The Central Bank of Egypt’s (CBE) decision to raise interest rates is temporary and will last for only two or three months, and then the bank will decrease it again after it receives the second tranche of the International Monetary Fund (IMF) loan, said a parliamentary member in the Egypt Support Coalition.
He told Daily News Egypt that the CBE is expecting the second tranche of the IMF loan worth $1.250bn in July.
The CBE’s Monetary Policy Committee (MPC) decided on Thursday to raise the overnight deposit rate, the overnight lending rate, and the rate of CBE’s main operation by 200 basis points (2%) to 18.75%, 19.75%, and 19.25% respectively.

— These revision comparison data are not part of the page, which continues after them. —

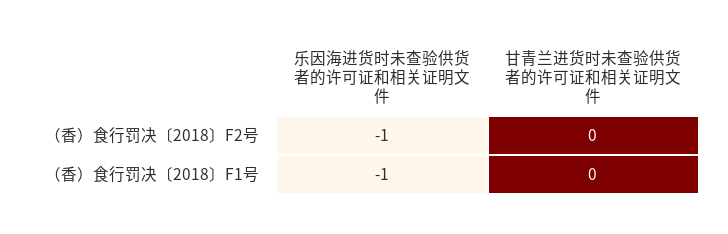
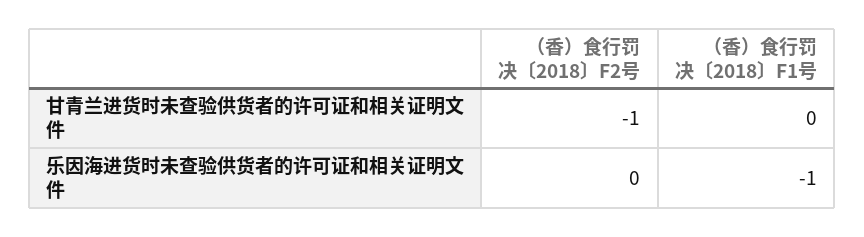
  {
    "乐因海进货时未查验供货者的许可证和相关证明文件": {
-     "（香）食行罚决〔2018〕F2号": -1,
+     "（香）食行罚决〔2018〕F2号": 0,
      "（香）食行罚决〔2018〕F1号": -1
    },
    "甘青兰进货时未查验供货者的许可证和相关证明文件": {
-     "（香）食行罚决〔2018〕F2号": 0,
+     "（香）食行罚决〔2018〕F2号": -1,
      "（香）食行罚决〔2018〕F1号": 0
    }
  }

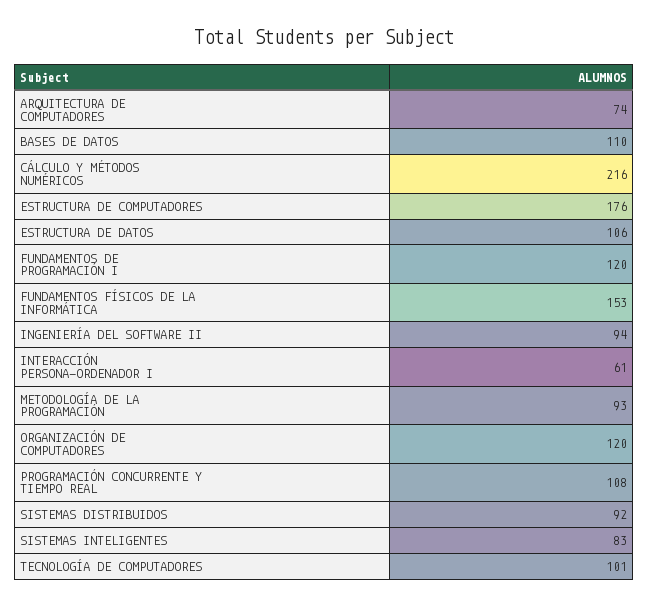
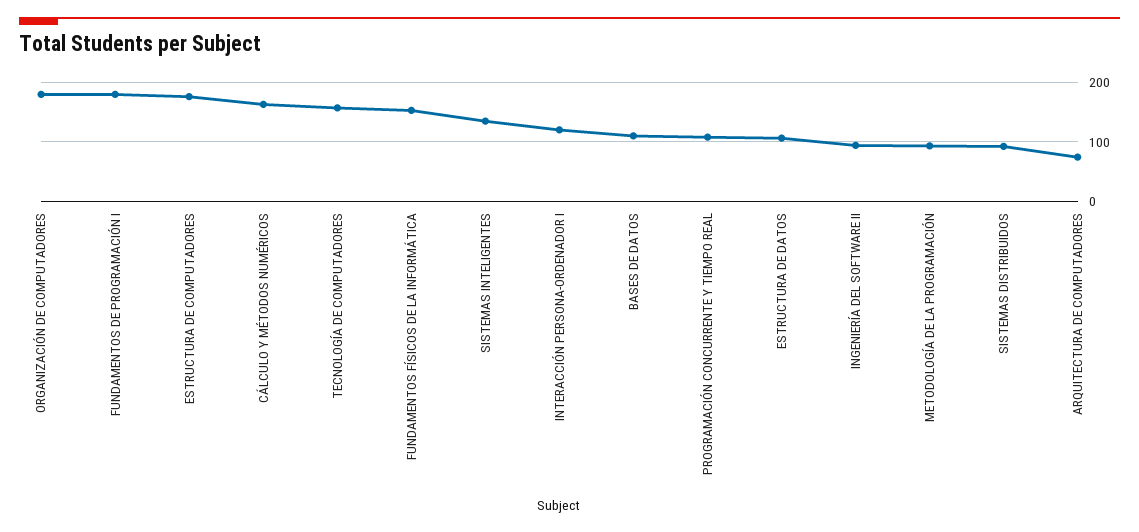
  {
    "ARQUITECTURA DE COMPUTADORES": 74,
    "BASES DE DATOS": 110,
-   "CÁLCULO Y MÉTODOS NUMÉRICOS": 216,
+   "CÁLCULO Y MÉTODOS NUMÉRICOS": 160,
    "ESTRUCTURA DE COMPUTADORES": 176,
    "ESTRUCTURA DE DATOS": 106,
-   "FUNDAMENTOS DE PROGRAMACIÓN I": 120,
+   "FUNDAMENTOS DE PROGRAMACIÓN I": 180,
    "FUNDAMENTOS FÍSICOS DE LA INFORMÁTICA": 153,
    "INGENIERÍA DEL SOFTWARE II": 94,
-   "INTERACCIÓN PERSONA-ORDENADOR I": 61,
+   "INTERACCIÓN PERSONA-ORDENADOR I": 120,
    "METODOLOGÍA DE LA PROGRAMACIÓN": 93,
-   "ORGANIZACIÓN DE COMPUTADORES": 120,
+   "ORGANIZACIÓN DE COMPUTADORES": 180,
    "PROGRAMACIÓN CONCURRENTE Y TIEMPO REAL": 108,
    "SISTEMAS DISTRIBUIDOS": 92,
-   "SISTEMAS INTELIGENTES": 83,
+   "SISTEMAS INTELIGENTES": 140,
-   "TECNOLOGÍA DE COMPUTADORES": 101
+   "TECNOLOGÍA DE COMPUTADORES": 160
  }

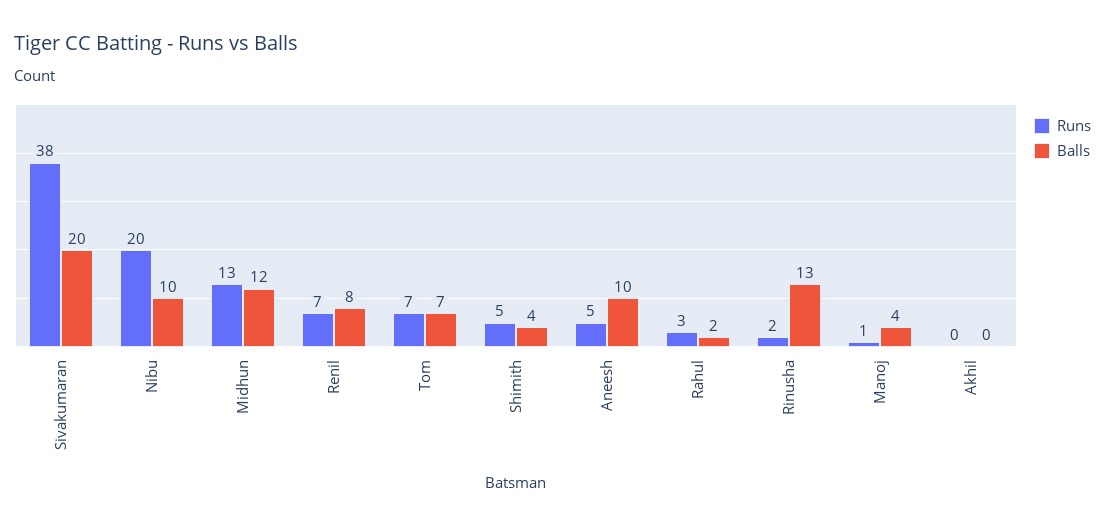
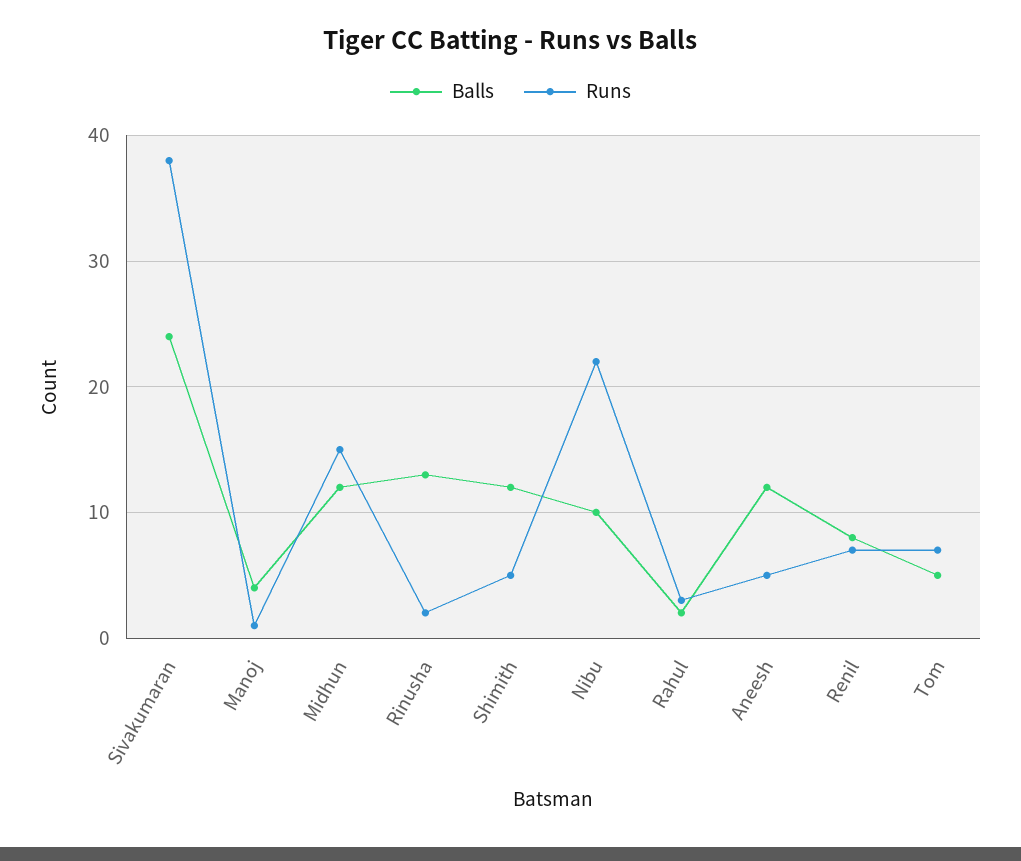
  {
    "Runs": {
      "Sivakumaran": 38,
-     "Nibu": 20,
+     "Nibu": 22,
-     "Midhun": 13,
+     "Midhun": 15,
      "Renil": 7,
      "Tom": 7,
      "Shimith": 5,
      "Aneesh": 5,
      "Rahul": 3,
      "Rinusha": 2,
-     "Manoj": 1,
+     "Manoj": 1
-     "Akhil": 0
    },
    "Balls": {
-     "Sivakumaran": 20,
+     "Sivakumaran": 24,
      "Nibu": 10,
      "Midhun": 12,
      "Renil": 8,
-     "Tom": 7,
+     "Tom": 5,
-     "Shimith": 4,
+     "Shimith": 12,
-     "Aneesh": 10,
+     "Aneesh": 12,
      "Rahul": 2,
      "Rinusha": 13,
-     "Manoj": 4,
+     "Manoj": 4
-     "Akhil": 0
    }
  }

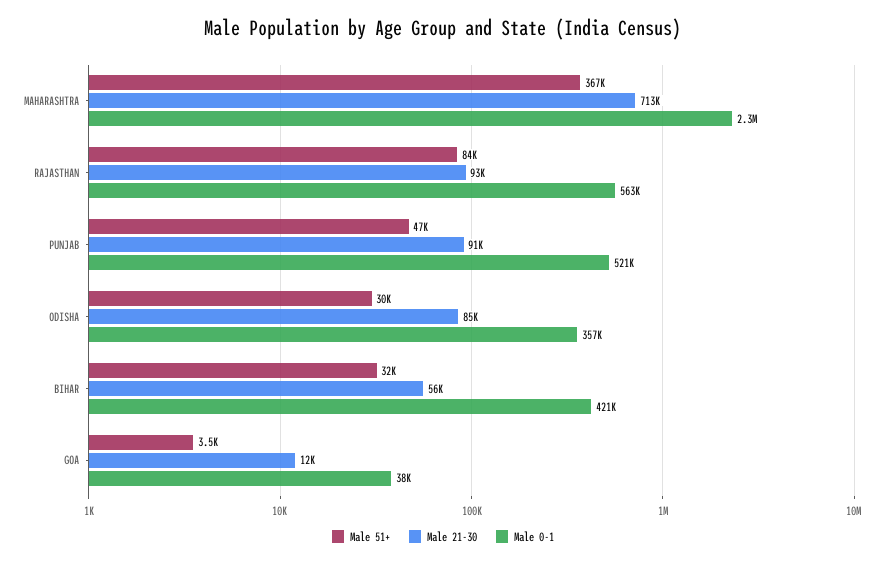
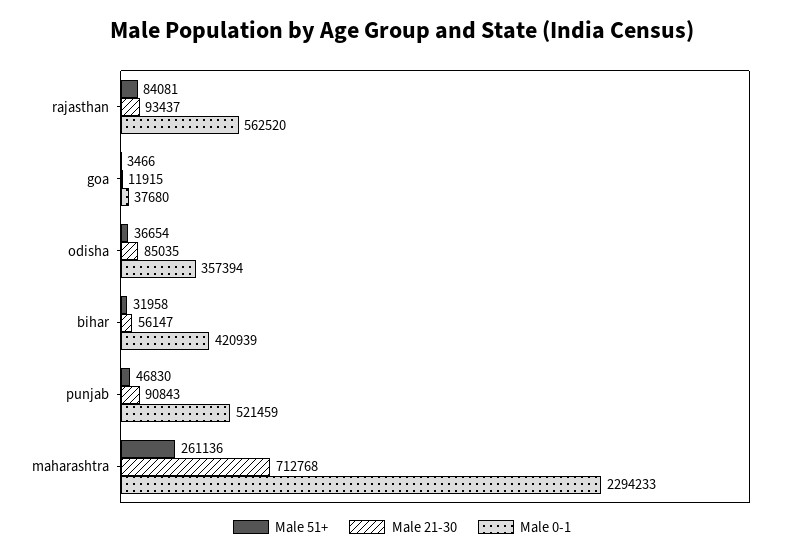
  {
    "Male 51+": {
-     "MAHARASHTRA": 367000,
+     "MAHARASHTRA": 261136,
      "RAJASTHAN": 84081,
      "PUNJAB": 46830,
-     "ODISHA": 30000,
+     "ODISHA": 36654,
      "BIHAR": 31958,
      "GOA": 3466
    },
    "Male 21-30": {
      "MAHARASHTRA": 712768,
      "RAJASTHAN": 93437,
      "PUNJAB": 90843,
      "ODISHA": 85035,
      "BIHAR": 56147,
      "GOA": 11915
    },
    "Male 0-1": {
      "MAHARASHTRA": 2294233,
      "RAJASTHAN": 562520,
      "PUNJAB": 521459,
      "ODISHA": 357394,
      "BIHAR": 420939,
      "GOA": 37680
    }
  }

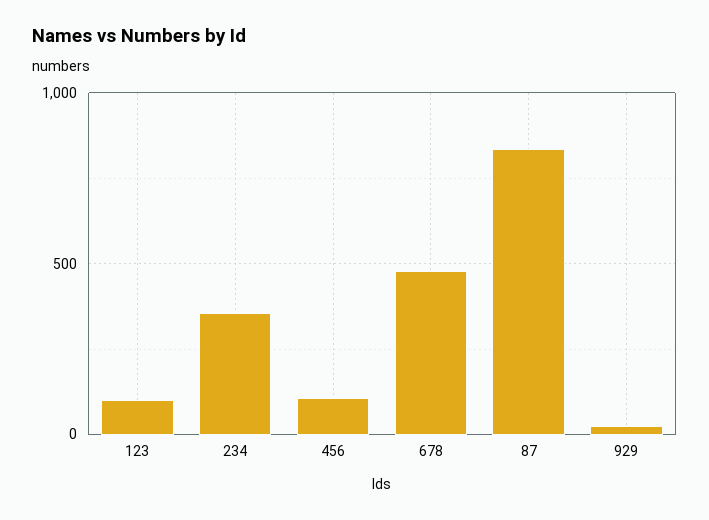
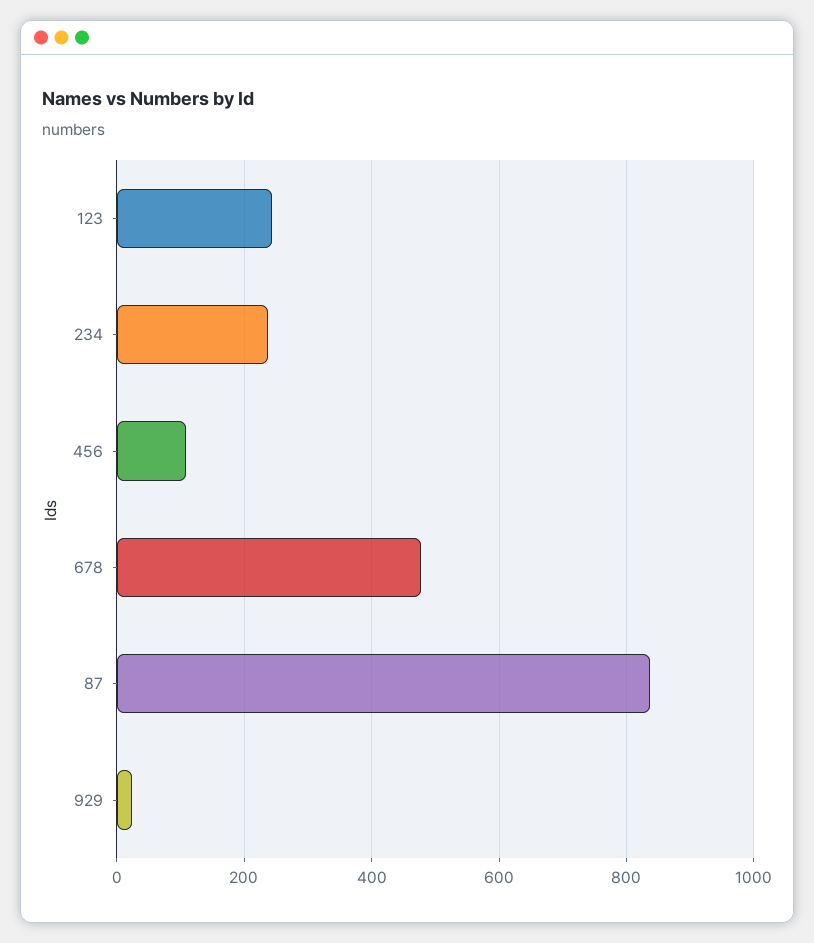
  {
-   "123": 100,
+   "123": 240,
-   "234": 350,
+   "234": 240,
    "456": 100,
    "678": 480,
    "87": 840,
    "929": 20
  }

Egypt had received the initial $2.75bn tranche of the loan in November 2016, as part of a deal to obtain a loan of $12bn over three years.
The parliamentarian, speaking on condition of anonymity, said that the coalition has discussed with the government the latest CBE decision and its impact on the investment climate in Egypt and the targeted budget deficit by the end of the current fiscal year.
He added that the coalition criticized the government for the recent price hike, which led to an increase in inflation to 30%, prompting the CBE to intervene to control the inflation.
Ahmed Kojak, deputy minister of finance for monetary policies, expected that the inflation will increase by 3-4.5% after increasing fuel prices.
The Ministry of Finance announced in its financial statement that the targeted debt service in the current fiscal year amounts to EGP 381bn.
Yasser Omar, deputy of the Parliament’s Planning and Budget Committee, expected that the debt service will increase by EGP 95bn to reach EGP 476bn by the end of the current fiscal year.
Omar added that the CBE’s decision would contribute to reducing the dollar price against the pound, as holders of dollars will sell to benefit from the high interest rate on the pound; however, it would negatively affect the budget deficit and investment.
The CBE’s recent decision reflects a lack of coordination between the government and the bank, especially as the CBE had increased the interest rate last November by 7%, which did not led to a decrease in inflation, according to Amr al-Guhari, deputy of the Parliament’s Economy Committee.
The CBE said in a statement on Thursday that it would make decisions that would reduce inflation to 13% by the end of the fourth quarter of 2018. Al-Guhari said that the Egyptian economy faces the threat of inflationary recession as a large number of companies suffer a decline in sales due to high inflation.